All well and familiar as winter makes itself known

Skipping town on a balmy evening late last week, a passing glance at the early-flowering camellias and more than a hint of vernal equinox in the birdsong, it was possible for a moment to imagine the winter had passed us by. But, of course, we know better than that. The seasons will have their way: delayed, subdued, overwrought, vengeful ... eventually they make themselves known.

So in some respects at least this polar blast that has cut off much of the region and laid its vast white greatcoat over the landscape is a welcome end to the phony overtures of an early spring. We can now shiver, mind the black ice, hunker down over soup and winter stews and generally resign ourselves to the notion that all is well and familiar with the world.

Attempting to return south in the past couple of days has been a salutary reminder of the ferocity of nature, and also of the fragility of our dominion over it. However inconvenient, it has been almost impossible to get back into Dunedin - with the airport closed and passage along the northern motorway severely compromised.

The world has not ended. It transpires that inconvenience is not a life-threatening condition.

With modern technology, it is surprising what can be achieved at a distance. But now the sun has returned to eastern parts of the country, and the thaw begun, we can complete the return journey and marvel from above as we pass down over the length of the island at the crumpled but crisp linen-laid peaks of the Southern Alps.

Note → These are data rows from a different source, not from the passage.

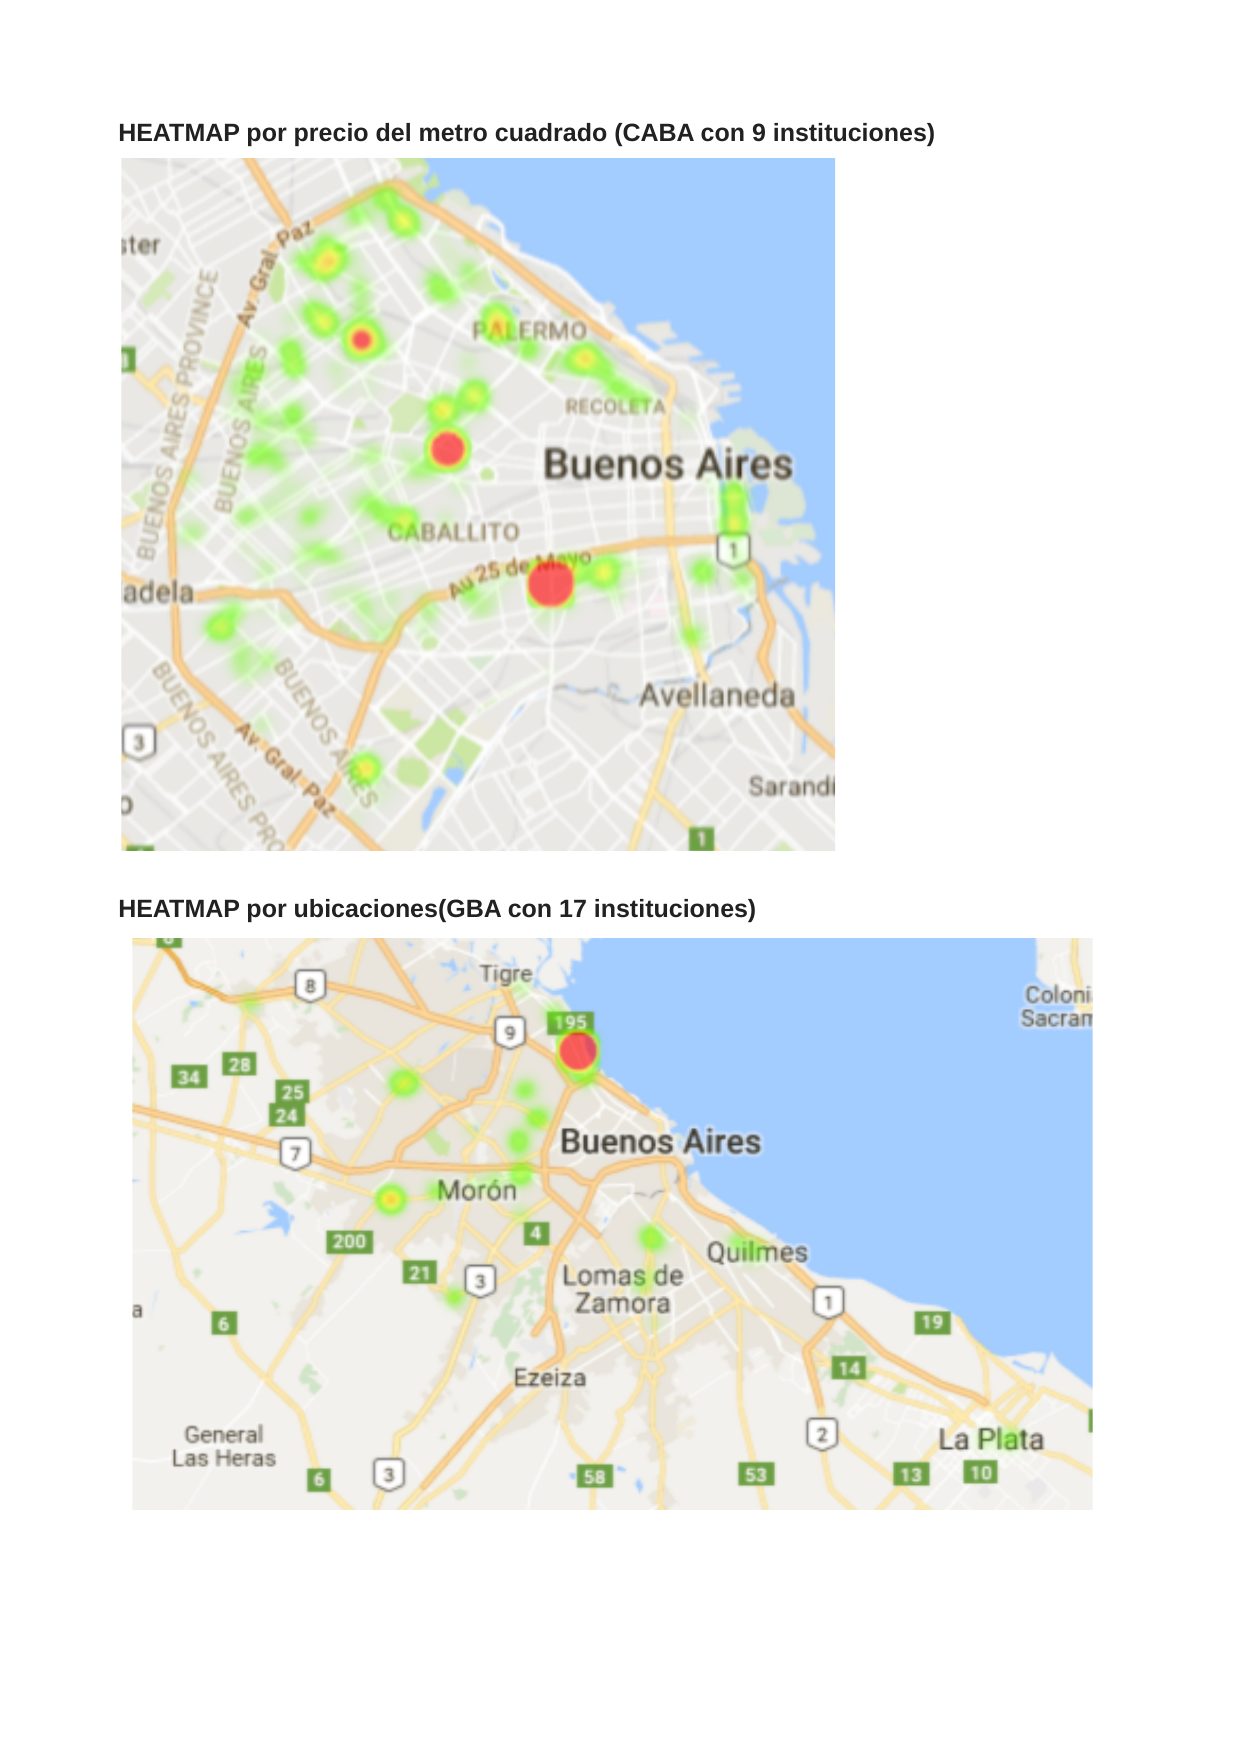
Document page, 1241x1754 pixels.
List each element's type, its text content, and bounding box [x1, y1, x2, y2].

picture [121, 158, 836, 851]
picture [132, 938, 1093, 1510]
text HEATMAP por ubicaciones(GBA con 17 instituciones) [118, 894, 1122, 923]
text HEATMAP por precio del metro cuadrado (CABA con 9 instituciones) [118, 118, 1122, 147]
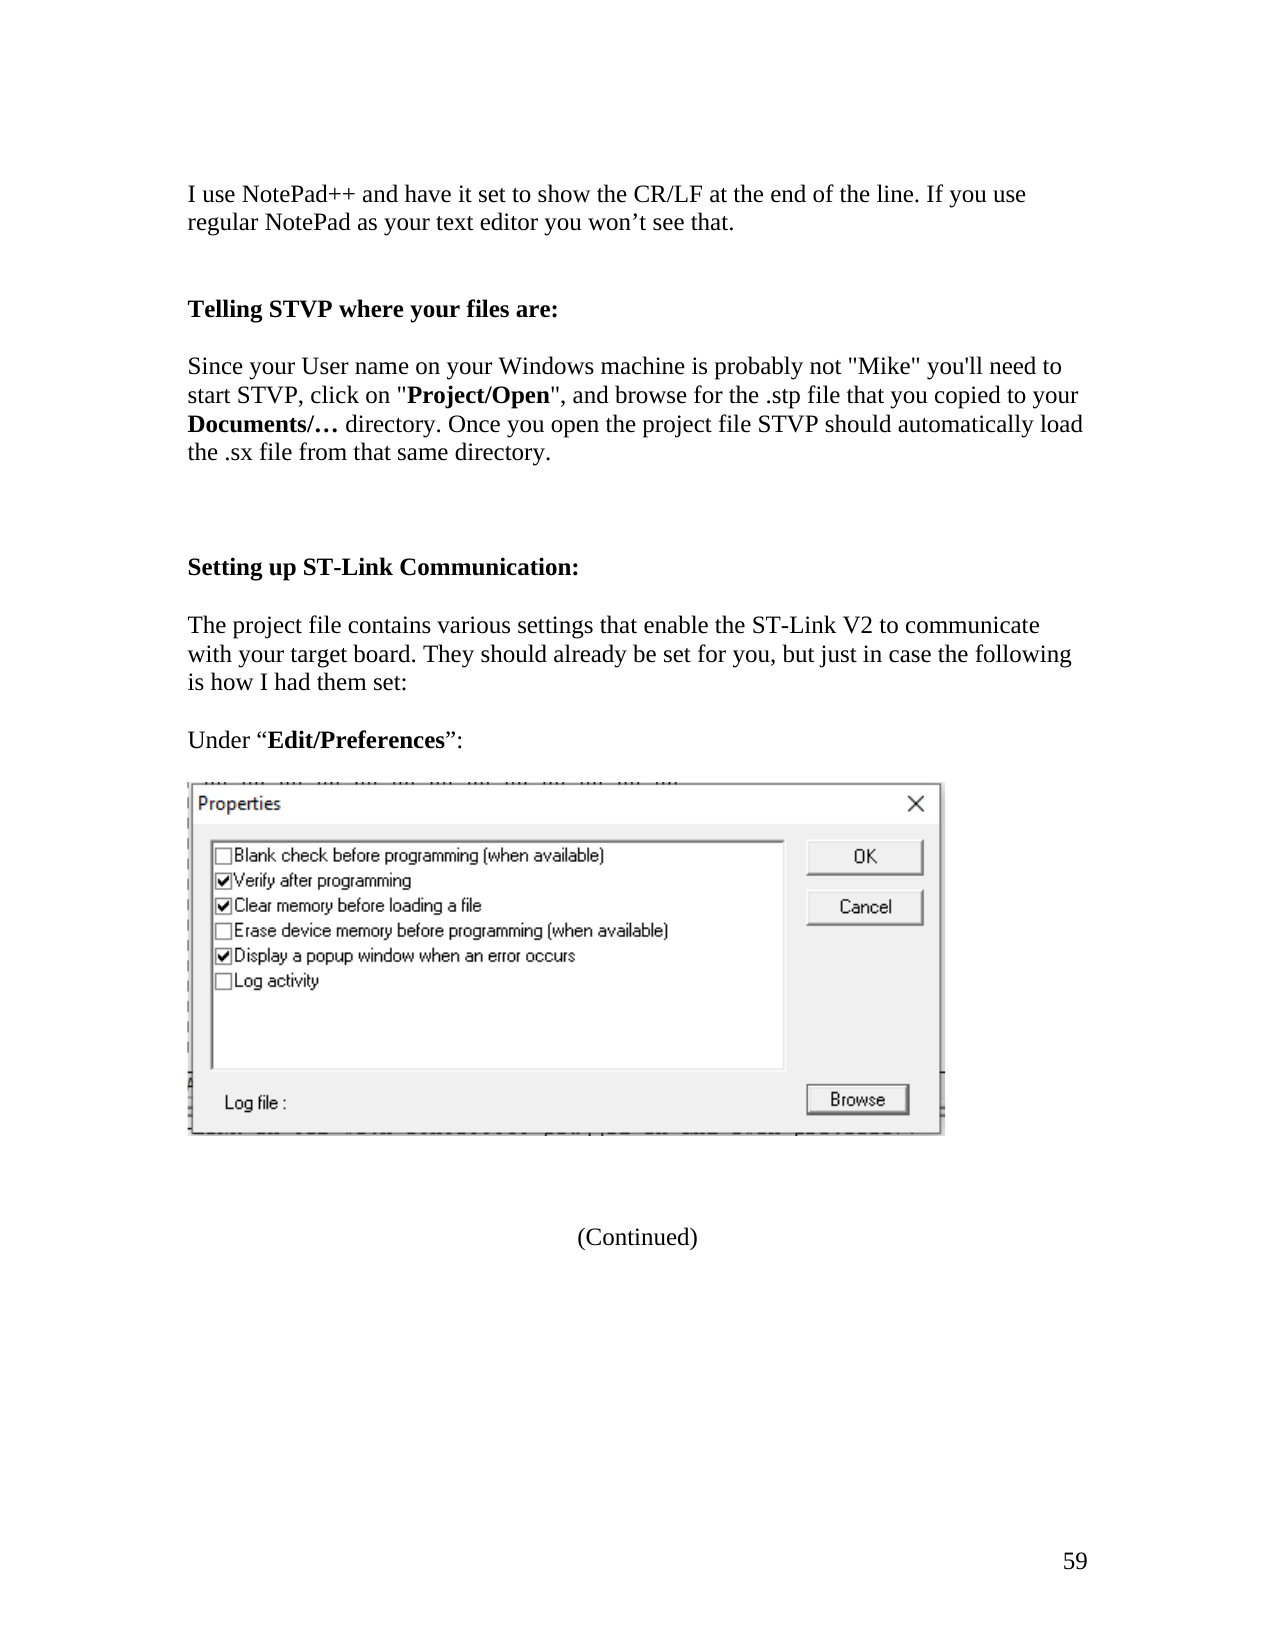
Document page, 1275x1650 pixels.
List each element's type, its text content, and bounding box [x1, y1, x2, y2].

These past couple of days of enforced lay-off have afforded a certain amount of time for reading and contemplating, but even here, on the opposite side of the world, it has been hard to shuck off the awful gloom that events in Norway have cast upon the condition known as "human". Anders Behring Breivik cannot begin to claim allegiance to it.

How can any human being deliberately and cold-bloodedly murder scores of young innocent people?

Breivik, as his self-styled manifesto - 2083: A European Declaration of Independence - reveals, considers himself a martyr to an anti-Islam cause. So he personally executes 68 young, defenceless Norwegians on the Utoya island to prove it?

And a number more innocents in the government district of Oslo?

What a piece of work is a man.

How "brave", how grotesquely twisted, how monstrous extreme ideology makes a person. There will be, not unnaturally, outrage should Breivik, as is anticipated, try to turn his trial into a platform for promoting his insane and despicable views.

And there will be fury over the fact that, under Norwegian law, should he be found guilty, he will apparently face a maximum of 21 years in prison. There will be calls to reform the law, to get tough, to deliver an altogether more vengeful form of justice.

Should it come to pass, that is entirely understandable, but it is never sound practice to generalise from the specific when it comes to making or reforming law. There are always exceptional cases which need exceptional treatment; some criminals are beyond redemption and must be dealt with accordingly. Nobody really has much of an argument with this.

In this country, however, the balance of unproductive, unsafe, uneconomic and, unfortunately, populist policies have held too much sway in recent years. Happily, there are signs of a thaw in this tendency, too.

Good on Deputy Prime Minister Bill English for leading the charge as he did a month or two back when he said: "Prisons are a fiscal and moral failure.

And building more of them on a large scale is something I don't think any New Zealander wants to see. They want a safer community and they want protection from the worst elements of criminal behaviour, but they don't want to be a prison colony ... It's the fastest rising cost in government in the last decade and in my view we shouldn't build any more of them."

There are indications that even Corrections Minister Judith Collins has begun to see the light.

I was reminded of this by a recent article in the Listener which points out the incarceration rate in New Zealand rose from 119 per 100,000 people in 1992 to 203 now. And contrary to the widespread perception - for which the Sensible Sentencing Trust, and the media, must take a deal of credit - crime overall has stabilised in this country since 1995-96. The article in question is headlined "Senseless Sentencing".

Someone should start a pressure group.

Simon Cunliffe is deputy editor (news) at the Otago Daily Times.